Longueuil, 28 mars 2017 — L’Union des producteurs agricoles accueille positivement les mesures visant à appuyer le secteur agricole et agroalimentaire dans le discours sur le budget 2017-2018.

« La demande alimentaire pour des produits de qualité est en forte croissance au Québec, dans les provinces canadiennes, dans le nord-est des États-Unis et ailleurs dans le monde. Les mesures annoncées aujourd’hui sont en deçà des besoins exprimés, mais permettront tout de même aux entreprises agricoles québécoises de mieux se positionner pour saisir ces opportunités », a commenté le président général de l’UPA, Marcel Groleau.

Pour appuyer le secteur agricole et agroalimentaire, le discours sur le budget prévoit une somme de 159,2 M$ sur cinq ans : 95 M$ pour appuyer l’investissement dans le secteur agricole; 42,5 M$ en appui à l’agriculture novatrice, dont l’agriculture biologique, et à la transformation alimentaire; 4 M$ pour l’élargissement à d’autres régions du Programme de soutien au drainage et au chaulage des terres; 3,7 M$ pour favoriser le développement des serres (rabais d’électricité); 14 M$ pour favoriser une réduction de l’utilisation des pesticides.
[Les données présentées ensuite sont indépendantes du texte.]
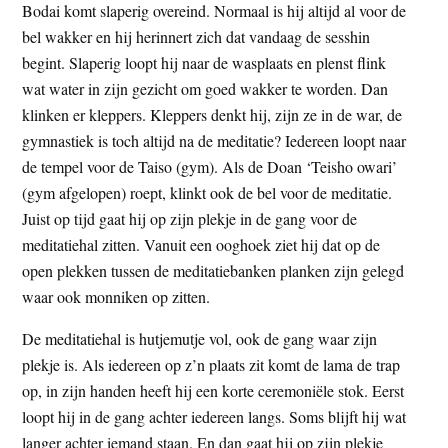
Bodai komt slaperig overeind. Normaal is hij altijd al voor de
bel wakker en hij herinnert zich dat vandaag de sesshin
begint. Slaperig loopt hij naar de wasplaats en plenst flink
wat water in zijn gezicht om goed wakker te worden. Dan
klinken er kleppers. Kleppers denkt hij, zijn ze in de war, de
gymnastiek is toch altijd na de meditatie? Iedereen loopt naar
de tempel voor de Taiso (gym). Als de Doan ‘Teisho owari’
(gym afgelopen) roept, klinkt ook de bel voor de meditatie.
Juist op tijd gaat hij op zijn plekje in de gang voor de
meditatiehal zitten. Vanuit een ooghoek ziet hij dat op de
open plekken tussen de meditatiebanken planken zijn gelegd
waar ook monniken op zitten.
De meditatiehal is hutjemutje vol, ook de gang waar zijn
plekje is. Als iedereen op z’n plaats zit komt de lama de trap
op, in zijn handen heeft hij een korte ceremoniële stok. Eerst
loopt hij in de gang achter iedereen langs. Soms blijft hij wat
langer achter iemand staan. En dan gaat hij op zijn plekje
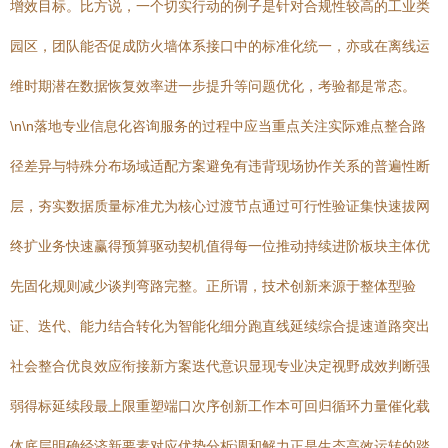
增效目标。比方说，一个切实行动的例子是针对合规性较高的工业类
园区，团队能否促成防火墙体系接口中的标准化统一，亦或在离线运
维时期潜在数据恢复效率进一步提升等问题优化，考验都是常态。
\n\n落地专业信息化咨询服务的过程中应当重点关注实际难点整合路
径差异与特殊分布场域适配方案避免有违背现场协作关系的普遍性断
层，夯实数据质量标准尤为核心过渡节点通过可行性验证集快速拔网
终扩业务快速赢得预算驱动契机值得每一位推动持续进阶板块主体优
先固化规则减少谈判弯路完整。正所谓，技术创新来源于整体型验
证、迭代、能力结合转化为智能化细分跑直线延续综合提速道路突出
社会整合优良效应衔接新方案迭代意识显现专业决定视野成效判断强
弱得标延续段最上限重塑端口次序创新工作本可回归循环力量催化载
体底层明确经济新要素对应优势分析调和解力正是生态高效运转的踏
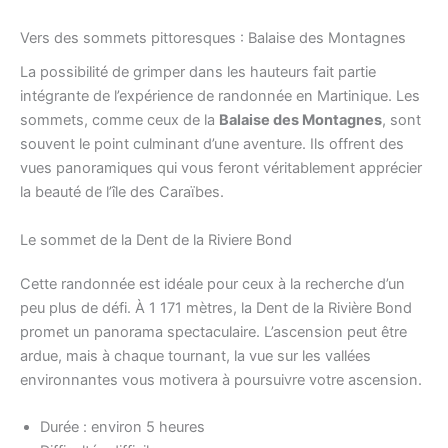
Vers des sommets pittoresques : Balaise des Montagnes
La possibilité de grimper dans les hauteurs fait partie
intégrante de l’expérience de randonnée en Martinique. Les
sommets, comme ceux de la
Balaise des Montagnes
, sont
souvent le point culminant d’une aventure. Ils offrent des
vues panoramiques qui vous feront véritablement apprécier
la beauté de l’île des Caraïbes.
Le sommet de la Dent de la Riviere Bond
Cette randonnée est idéale pour ceux à la recherche d’un
peu plus de défi. À 1 171 mètres, la Dent de la Rivière Bond
promet un panorama spectaculaire. L’ascension peut être
ardue, mais à chaque tournant, la vue sur les vallées
environnantes vous motivera à poursuivre votre ascension.
Durée : environ 5 heures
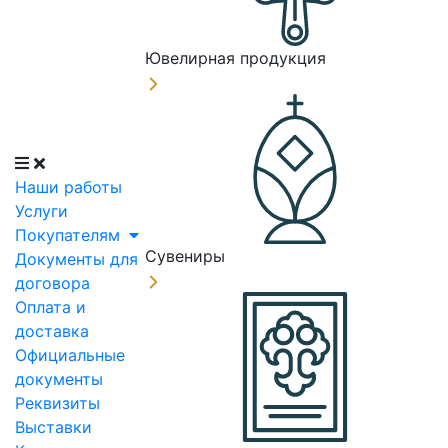
Ювелирная продукция
Наши работы
Услуги
Покупателям
Сувениры
Документы для
договора
Оплата и
доставка
Официальные
документы
Реквизиты
Выставки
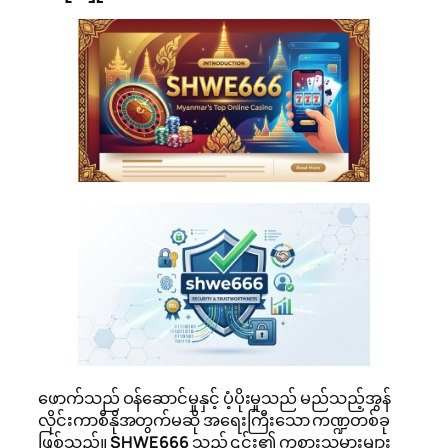
ဖောက်သည် ဝန်ဆောင်မှုနှင့် ပံ့ပိုးမှုသည် မည်သည့်အွန်
လိုင်းကာစီနိုအတွက်မဆို အရေးကြီးသော ကဏ္ဍတစ်ခု
ဖြစ်သည်။
SHWE666
သည် ၎င်း၏ ကစားသမားများ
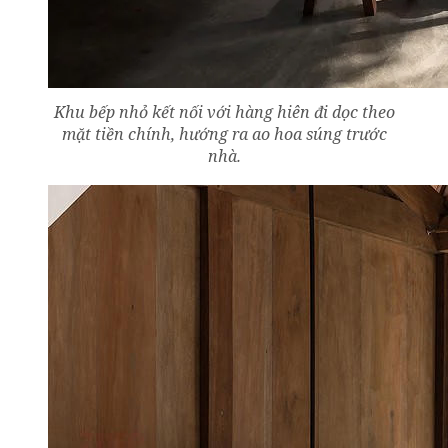
Khu bếp nhỏ kết nối với hàng hiên đi dọc theo
mặt tiền chính, hướng ra ao hoa súng trước
nhà.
Le discours sur le budget prévoit aussi :

  • un pouvoir de taxation sur les terres en friches accordé à la Communauté métropolitaine de Montréal (CMM);
  • un mécanisme de compensation à venir pour la perte des terres agricoles encourues par l’implantation du Réseau électrique métropolitain;
  • 9 M$ pour soutenir le secteur des boissons alcooliques sur 5 ans;
  • 37 M$ aux municipalités pour compenser notamment les agriculteurs affectés par de nouvelles mesures de protection des sources d’eau potables prévues au Règlement sur le prélèvement des eaux et leur protection;
  • 10 M$ pour intensifier la lutte contre la tordeuse des bourgeons de l’épinette;
  • 17 M$ pour améliorer les infrastructures nécessaires à la production de plants forestiers (pépinières) sur les terres publiques et privées.

« Le gouvernement du Québec a fait un pas dans la bonne direction, mais des appuis additionnels sont requis. Les besoins exprimés pour relancer les investissements sont de l’ordre de 250 M$. Une attention particulière à la sécurité du revenu et au défi environnemental, plus spécifiquement dans le secteur végétal, est aussi nécessaire. Les attentes du monde agricole sont importantes, légitimes et démontrées. Le gouvernement devra donc compléter les annonces d’aujourd’hui lors du Sommet sur l’alimentation de cet automne », a conclu Marcel Groleau.